### TASK DIRECTIONS
Show each line from the records below in which the word "depth" occurs.

(Stored data entries)
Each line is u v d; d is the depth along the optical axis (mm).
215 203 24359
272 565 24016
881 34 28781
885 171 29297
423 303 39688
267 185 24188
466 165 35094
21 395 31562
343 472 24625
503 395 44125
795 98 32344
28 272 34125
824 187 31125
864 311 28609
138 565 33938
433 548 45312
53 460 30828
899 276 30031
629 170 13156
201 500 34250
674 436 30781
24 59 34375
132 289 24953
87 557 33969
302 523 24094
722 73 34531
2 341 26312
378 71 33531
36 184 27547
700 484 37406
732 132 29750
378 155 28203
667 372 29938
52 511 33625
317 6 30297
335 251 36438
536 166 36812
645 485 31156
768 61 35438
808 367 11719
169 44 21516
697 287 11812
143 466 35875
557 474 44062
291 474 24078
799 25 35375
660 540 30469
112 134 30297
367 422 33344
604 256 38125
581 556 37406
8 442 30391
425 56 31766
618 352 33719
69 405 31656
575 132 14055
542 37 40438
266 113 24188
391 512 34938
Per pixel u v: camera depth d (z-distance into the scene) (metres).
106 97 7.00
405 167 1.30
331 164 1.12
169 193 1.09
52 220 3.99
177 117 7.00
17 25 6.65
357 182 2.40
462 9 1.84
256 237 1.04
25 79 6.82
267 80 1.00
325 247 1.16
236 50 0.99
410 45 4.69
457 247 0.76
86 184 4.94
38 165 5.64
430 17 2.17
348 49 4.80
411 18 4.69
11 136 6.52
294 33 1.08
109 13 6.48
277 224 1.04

### ANSWER BOX
Each line is u v d; d is the depth along the optical axis (mm).
Per pixel u v: camera depth d (z-distance into the scene) (metres).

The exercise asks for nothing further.